## Records to use

___

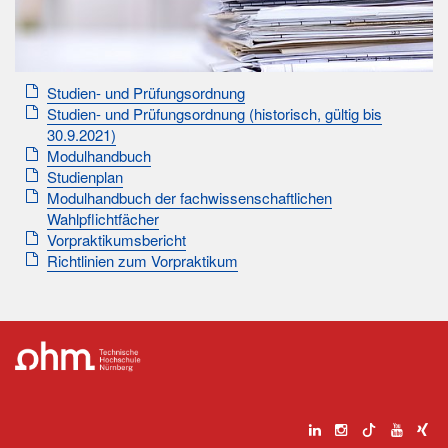
Studien- und Prüfungsordnung
Studien- und Prüfungsordnung (historisch, gültig bis
30.9.2021)
Modulhandbuch
Studienplan
Modulhandbuch der fachwissenschaftlichen
Wahlpflichtfächer
Vorpraktikumsbericht
Richtlinien zum Vorpraktikum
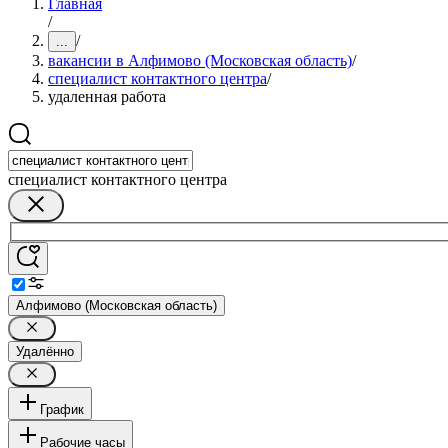
Главная
/
/
...
вакансии в Алфимово (Московская область)
/
специалист контактного центра
/
удаленная работа
специалист контактного центра
Алфимово (Московская область)
Удалённо
График
Рабочие часы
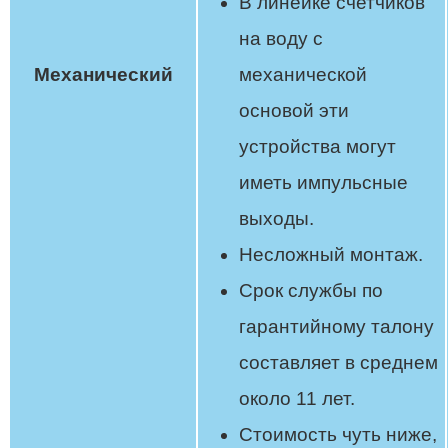
В линейке счетчиков
на воду с
Механический
механической
основой эти
устройства могут
иметь импульсные
выходы.
Несложный монтаж.
Срок службы по
гарантийному талону
составляет в среднем
около 11 лет.
Стоимость чуть ниже,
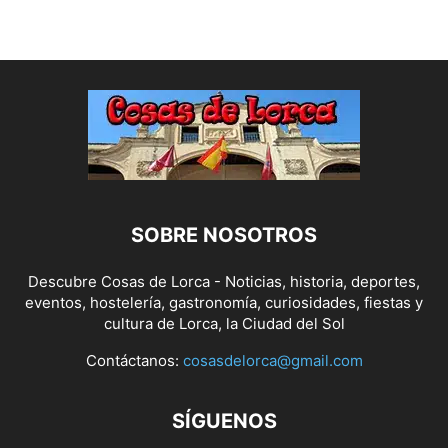
SOBRE NOSOTROS
Descubre Cosas de Lorca - Noticias, historia, deportes,
eventos, hostelería, gastronomía, curiosidades, fiestas y
cultura de Lorca, la Ciudad del Sol
Contáctanos:
cosasdelorca@gmail.com
SÍGUENOS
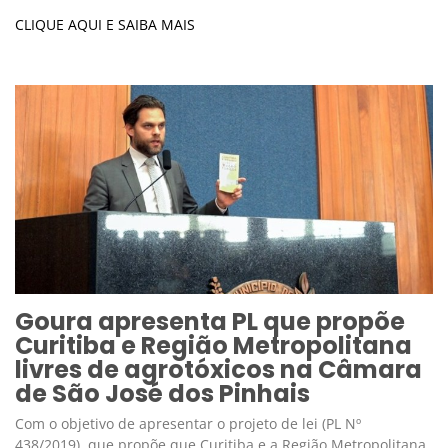
CLIQUE AQUI E SAIBA MAIS
Goura apresenta PL que propõe
Curitiba e Região Metropolitana
livres de agrotóxicos na Câmara
de São José dos Pinhais
Com o objetivo de apresentar o projeto de lei (PL Nº
438/2019), que propõe que Curitiba e a Região Metropolitana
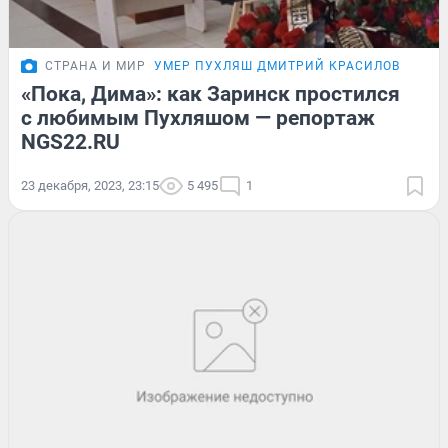
СТРАНА И МИР
УМЕР ПУХЛЯШ ДМИТРИЙ КРАСИЛОВ
«Пока, Дима»: как Заринск простился
с любимым Пухляшом — репортаж
NGS22.RU
23 декабря, 2023, 23:15
5 495
1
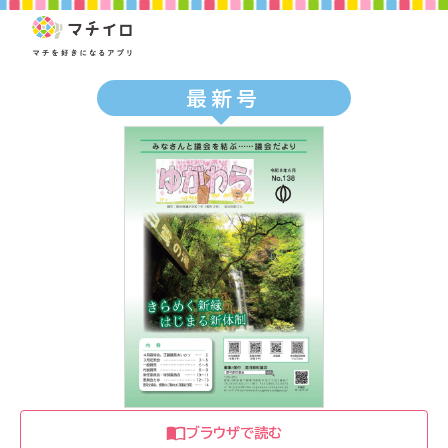
最新号
ブラウザで読む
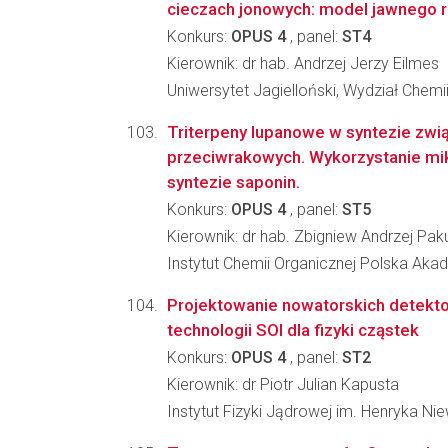
cieczach jonowych: model jawnego 
Konkurs:
OPUS 4
, panel:
ST4
Kierownik: dr hab. Andrzej Jerzy Eilmes
Uniwersytet Jagielloński, Wydział Chemi
Triterpeny lupanowe w syntezie zw
przeciwrakowych. Wykorzystanie mi
syntezie saponin.
Konkurs:
OPUS 4
, panel:
ST5
Kierownik: dr hab. Zbigniew Andrzej Paku
Instytut Chemii Organicznej Polska Ak
Projektowanie nowatorskich detekt
technologii SOI dla fizyki cząstek
Konkurs:
OPUS 4
, panel:
ST2
Kierownik: dr Piotr Julian Kapusta
Instytut Fizyki Jądrowej im. Henryka N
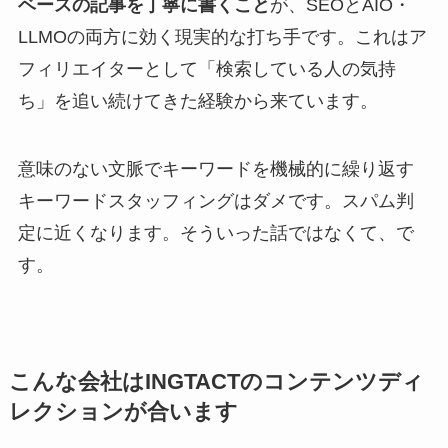
ベースの記事を丁寧に書くこと
が、SEOとAIO・
LLMOの両方に効く現実的な打ち手です。これはア
フィリエイターとして「検索している人の気持
ち」を追い続けてきた経験から来ています。
意味のない文脈でキーワードを機械的に繰り返す
キーワードスタッフィングはダメです。スパム判
定に近くなります。そういった話ではなくて、で
す。
こんな会社はINGTACTのコンテンツディ
レクションが合います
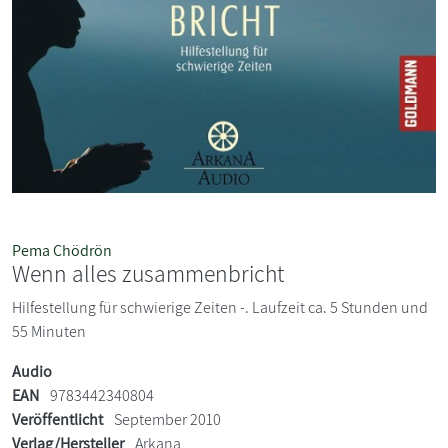
Pema Chödrön
Wenn alles zusammenbricht
Hilfestellung für schwierige Zeiten -. Laufzeit ca. 5 Stunden und
55 Minuten
Audio
EAN
9783442340804
Veröffentlicht
September 2010
Verlag/Hersteller
Arkana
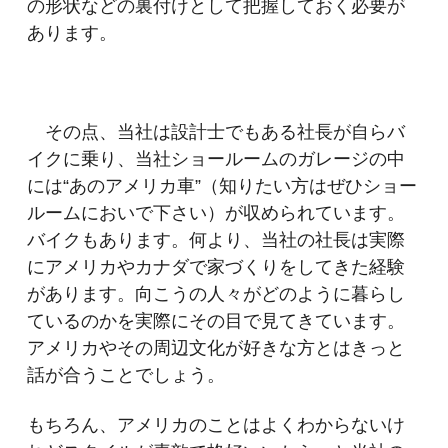
の形状などの裏付けとして把握しておく必要が
あります。
その点、当社は設計士でもある社長が自らバ
イクに乗り、当社ショールームのガレージの中
には“あのアメリカ車”（知りたい方はぜひショー
ルームにおいで下さい）が収められています。
バイクもあります。何より、当社の社長は実際
にアメリカやカナダで家づくりをしてきた経験
があります。向こうの人々がどのように暮らし
ているのかを実際にその目で見てきています。
アメリカやその周辺文化が好きな方とはきっと
話が合うことでしょう。
もちろん、アメリカのことはよくわからないけ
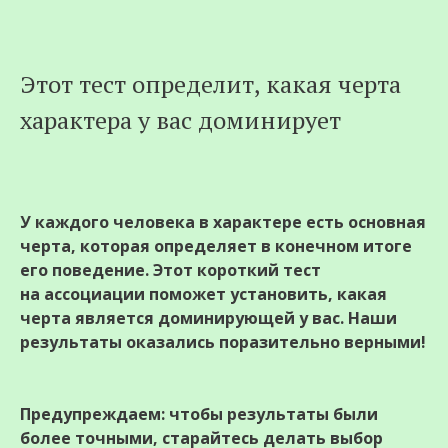
Перейти
Этот тест определит, какая черта
к
характера у вас доминирует
содержимому
У
каждого человека в характере есть основная
черта, которая определяет в конечном итоге
его поведение. Этот короткий тест
на ассоциации поможет установить, какая
черта является доминирующей у вас. Наши
результаты оказались поразительно верными!
П
редупреждаем: чтобы результаты были
более точными, старайтесь делать выбор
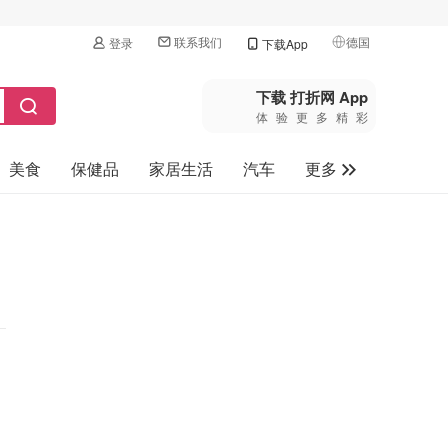
联系我们
德国
登录
下载App
🇺🇸
美国
下载 打折网 App
体验更多精彩
🇨🇳
中国
美食
保健品
家居生活
汽车
更多
🇨🇦
加拿大
🇬🇧
家电数码
英国
母婴玩具
🇩🇪
德国
旅游
🇫🇷
法国
🇮🇹
意大利
🇦🇺
澳洲
🇳🇿
新西兰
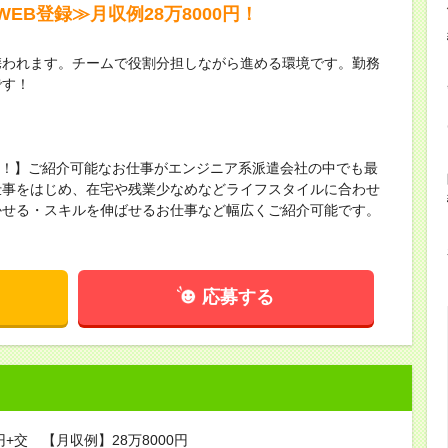
EB登録≫月収例28万8000円！
携われます。チームで役割分担しながら進める環境です。勤務
です！
保有！】ご紹介可能なお仕事がエンジニア系派遣会社の中でも最
仕事をはじめ、在宅や残業少なめなどライフスタイルに合わせ
かせる・スキルを伸ばせるお仕事など幅広くご紹介可能です。
！
応募する
円+交 【月収例】28万8000円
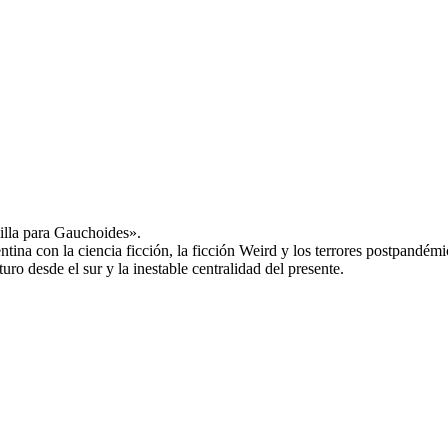
dilla para Gauchoides».
entina con la ciencia ficción, la ficción Weird y los terrores postpandémi
uro desde el sur y la inestable centralidad del presente.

___

## Exercise description
Before copying the data, remove the pictures. Then repeat the rest exactly.

## Reply
Studien- und Prüfungsordnung
Studien- und Prüfungsordnung (historisch, gültig bis
30.9.2021)
Modulhandbuch
Studienplan
Modulhandbuch der fachwissenschaftlichen
Wahlpflichtfächer
Vorpraktikumsbericht
Richtlinien zum Vorpraktikum
Главная
/
/
...
вакансии в Алфимово (Московская область)
/
специалист контактного центра
/
удаленная работа
специалист контактного центра
Алфимово (Московская область)
Удалённо
График
Рабочие часы
В линейке счетчиков
на воду с
Механический
механической
основой эти
устройства могут
иметь импульсные
выходы.
Несложный монтаж.
Срок службы по
гарантийному талону
составляет в среднем
около 11 лет.
Стоимость чуть ниже,
SOBRE NOSOTROS
Descubre Cosas de Lorca - Noticias, historia, deportes,
eventos, hostelería, gastronomía, curiosidades, fiestas y
cultura de Lorca, la Ciudad del Sol
Contáctanos:
cosasdelorca@gmail.com
SÍGUENOS
CLIQUE AQUI E SAIBA MAIS
Goura apresenta PL que propõe
Curitiba e Região Metropolitana
livres de agrotóxicos na Câmara
de São José dos Pinhais
Com o objetivo de apresentar o projeto de lei (PL Nº
438/2019), que propõe que Curitiba e a Região Metropolitana
СТРАНА И МИР
УМЕР ПУХЛЯШ ДМИТРИЙ КРАСИЛОВ
«Пока, Дима»: как Заринск простился
с любимым Пухляшом — репортаж
NGS22.RU
23 декабря, 2023, 23:15
5 495
1
最新号
ブラウザで読む
cieczach jonowych: model jawnego 
Konkurs:
OPUS 4
, panel:
ST4
Kierownik: dr hab. Andrzej Jerzy Eilmes
Uniwersytet Jagielloński, Wydział Chemi
Triterpeny lupanowe w syntezie zw
przeciwrakowych. Wykorzystanie mi
syntezie saponin.
Konkurs:
OPUS 4
, panel:
ST5
Kierownik: dr hab. Zbigniew Andrzej Paku
Instytut Chemii Organicznej Polska Ak
Projektowanie nowatorskich detekt
technologii SOI dla fizyki cząstek
Konkurs:
OPUS 4
, panel:
ST2
Kierownik: dr Piotr Julian Kapusta
Instytut Fizyki Jądrowej im. Henryka N
ベースの記事を丁寧に書くこと
が、SEOとAIO・
LLMOの両方に効く現実的な打ち手です。これはア
フィリエイターとして「検索している人の気持
ち」を追い続けてきた経験から来ています。
意味のない文脈でキーワードを機械的に繰り返す
キーワードスタッフィングはダメです。スパム判
定に近くなります。そういった話ではなくて、で
す。
こんな会社はINGTACTのコンテンツディ
レクションが合います
Pema Chödrön
Wenn alles zusammenbricht
Hilfestellung für schwierige Zeiten -. Laufzeit ca. 5 Stunden und
55 Minuten
Audio
EAN
9783442340804
Veröffentlicht
September 2010
Verlag/Hersteller
Arkana
の形状などの裏付けとして把握しておく必要が
あります。
その点、当社は設計士でもある社長が自らバ
イクに乗り、当社ショールームのガレージの中
には“あのアメリカ車”（知りたい方はぜひショー
ルームにおいで下さい）が収められています。
バイクもあります。何より、当社の社長は実際
にアメリカやカナダで家づくりをしてきた経験
があります。向こうの人々がどのように暮らし
ているのかを実際にその目で見てきています。
アメリカやその周辺文化が好きな方とはきっと
話が合うことでしょう。
もちろん、アメリカのことはよくわからないけ
Перейти
Этот тест определит, какая черта
к
характера у вас доминирует
содержимому
У
каждого человека в характере есть основная
черта, которая определяет в конечном итоге
его поведение. Этот короткий тест
на ассоциации поможет установить, какая
черта является доминирующей у вас. Наши
результаты оказались поразительно верными!
П
редупреждаем: чтобы результаты были
более точными, старайтесь делать выбор
联系我们
德国
登录
下载App
🇺🇸
美国
下载 打折网 App
体验更多精彩
🇨🇳
中国
美食
保健品
家居生活
汽车
更多
🇨🇦
加拿大
🇬🇧
家电数码
英国
母婴玩具
🇩🇪
德国
旅游
🇫🇷
法国
🇮🇹
意大利
🇦🇺
澳洲
🇳🇿
新西兰
EB登録≫月収例28万8000円！
携われます。チームで役割分担しながら進める環境です。勤務
です！
保有！】ご紹介可能なお仕事がエンジニア系派遣会社の中でも最
仕事をはじめ、在宅や残業少なめなどライフスタイルに合わせ
かせる・スキルを伸ばせるお仕事など幅広くご紹介可能です。
！
応募する
円+交 【月収例】28万8000円
dilla para Gauchoides».
entina con la ciencia ficción, la ficción Weird y los terrores postpandémi
uro desde el sur y la inestable centralidad del presente.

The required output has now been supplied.